Biographie de Jean Calvin

Calvin, Caulvin, ou Chauvin, Jean, né le 18 juillet 1509 à Noyon, Picardie, le plus éminent des réformateurs français et le plus grand théologien de son siècle.

D'une famille de moyenne bourgeoisie, il étudia d'abord à Noyon, puis vint à Paris, où il entra successivement au collège La Marche (sous Mathurin Cordier) et au collège Montaigu, où il put se rencontrer avec Loyola. Grâce à son père qui était syndic du chapitre de Noyon, il avait obtenu quelques bénéfices qui l'aidaient à vivre, mais il ne tarda pas à abandonner le théologie pour le droit, et se rendit en 1528 à Bourges pour y entendre Alciat, et l'an d'après à Orléans pour entendre P. de l'Estoile. Il perdit son père le 26 mai 1531, et fut reçu docteur en juin 1533.

En avril 1532, il publia son premier livre, un Commentaire latin sur la Clémence de Sénèque. Malgré ses relations affectueuses et suivies avec son cousin Olivetan et avec le pieux Wolmar, il ne paraît pas encore à cette époque s'être joint au mouvement de réforme qui se faisait sentir si puissamment en France; le droit l'occupait seul. Un discours sur la foi justifiante, qu'il prépara pour le recteur Nicolas Cop, et qui fut prononcé le 1er novembre 1533, laisse bien entrevoir une réaction contre le dogme catholique, mais c'est seulement en mars 1534 qu'il accentue le changement qui s'est fait en lui.

Il doit fuir comme Cop, et se retire en Saintonge chez son ami le curé L. du Tillet. Il visite ensuite Nérac, Noyon où il va résigner ses bénéfices, Poitiers, Orléans, Bourges, peut-être aussi Strasbourg, Paris, où il rencontre Servet pour une 1ère fois. Après l'affaire des placards contre la messe, le 18 octobre 1534, la persécution l'oblige à s'enfuir à Strasbourg, puis à Bâle où, sous l'anagramme de Lucanius, il se consacre tout entier à l'étude. C'est là qu'il écrit en latin ce petit "livret" qui devint en mars 1536 l'Institution chrétienne, mais qui n'est pour le moment qu'une espèce de catéchisme; il lui donne pour préface, datée de Bâle le 23 août 1535, cette admirable épître à François 1er, où il plaide la cause de ses frères martyrs; et le livre lui-même, un des chefs-d'oeuvre capitale de la théologie réformée, se réimprime du vivant de l'auteur en 10 éditions latines et en 14 traductions françaises, avec des additions et chaque fois des développement nouveaux.

**TÂCHES:**
#1 Recopiez, dans la biographie de Calvin, le passage allant de "Biographie de Jean" jusqu'à "de son siècle.".
#2 Poursuivez la biographie de Jean Calvin après sa dernière phrase.

**DONNÉES PRÉSENTÉES:**
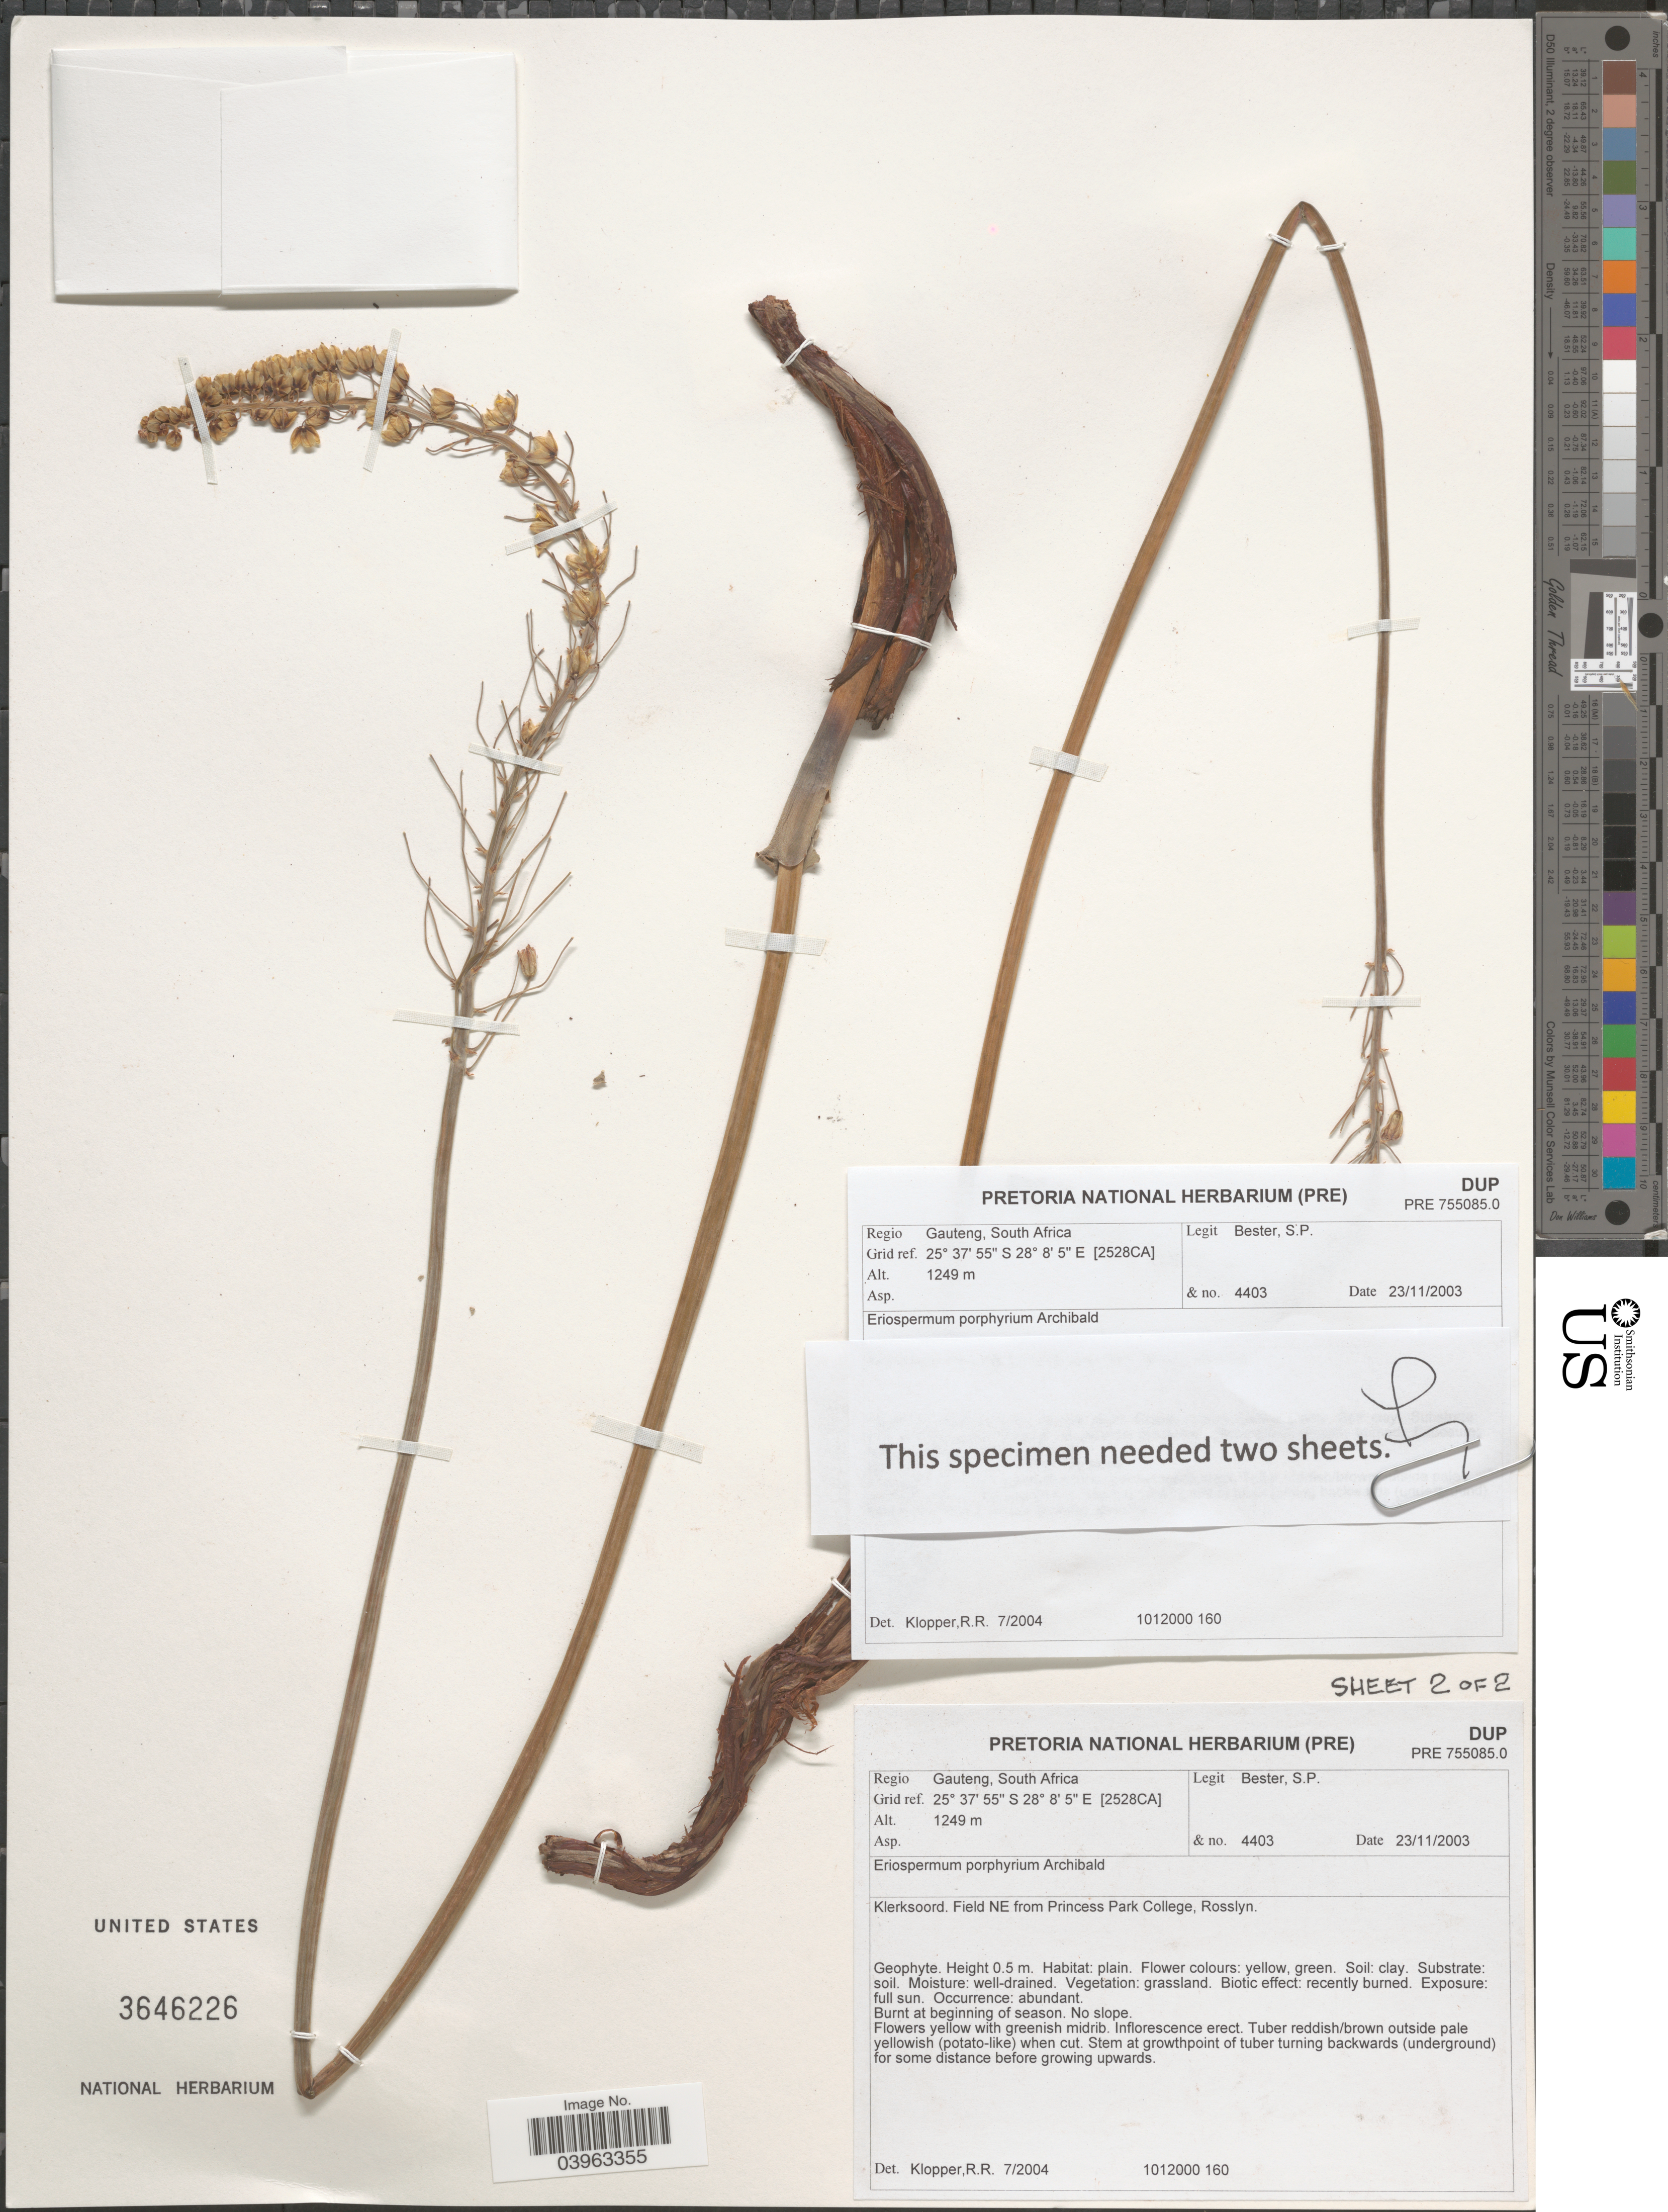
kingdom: Plantae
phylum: Tracheophyta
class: Liliopsida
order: Asparagales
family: Asparagaceae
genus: Eriospermum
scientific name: Eriospermum porphyrium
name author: Archibald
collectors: S. Bester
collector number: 4403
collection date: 2003-11-23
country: South Africa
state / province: Gauteng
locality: Regio Gauteng. Grid ref. [2528CA]. Klerksoord. Field NE from Princess Park College, Rosslyn.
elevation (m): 1249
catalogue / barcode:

**ENSEMBLE DES RÉPONSES:**
#1
Biographie de Jean Calvin

Calvin, Caulvin, ou Chauvin, Jean, né le 18 juillet 1509 à Noyon, Picardie, le plus éminent des réformateurs français et le plus grand théologien de son siècle.

#2
Sous le nom de Charles d'Espeville, et avec son ami du Tillet, seigneur de Hautmont, il visite l'Italie et voit à Ferrare Renée de France avec laquelle il étudie les questions religieuses qui agitent les esprits. En juin 1536 il retourne à Noyon pour mettre de l'ordre à ses affaires, et décide son frère Antoine à l'accompagner à Strasbourg et Bâle; mais Genève, et là Farel l'arrête par un appel solennel et pressant. En septembre il ouvre ses leçons de théologie et en décembre il est nommé pasteur. Son esprit vaste et lucide, sa volonté de fer lui assurent bientôt une autorité incontestée, comme le voit à la dispute de Lausanne et au synode de Berne. Le 1er janvier 1537, mémoire présenté au Conseil de la ville sur le gouvernement de l'Eglise; bientôt après, la publication d'un petit Catéchisme en français. Mais les Libertins lèvent la tête; ils ne veulent rien de la discipline dont ils sont menacés. Le 4 janvier 1538 les Conseils décident que la Cène ne pourra être refusée à personne, et comme les pasteurs résistent, ils sont bannis.

Calvin se rend à Strasbourg où il organise des leçons et des prédications dès le mois de septembre. Il est reçu bourgeois, et en septembre 1540 il épouse Idelette de Bure. Il entre en rapports avec les protestants d'Allemagne, assiste aux conférences de Worms et de Ratisbonne, marque par son livre sur la Cène 1540 la différence de leurs vues sur ce point de dogme, mais n'en est pas moins apprécié par Luther.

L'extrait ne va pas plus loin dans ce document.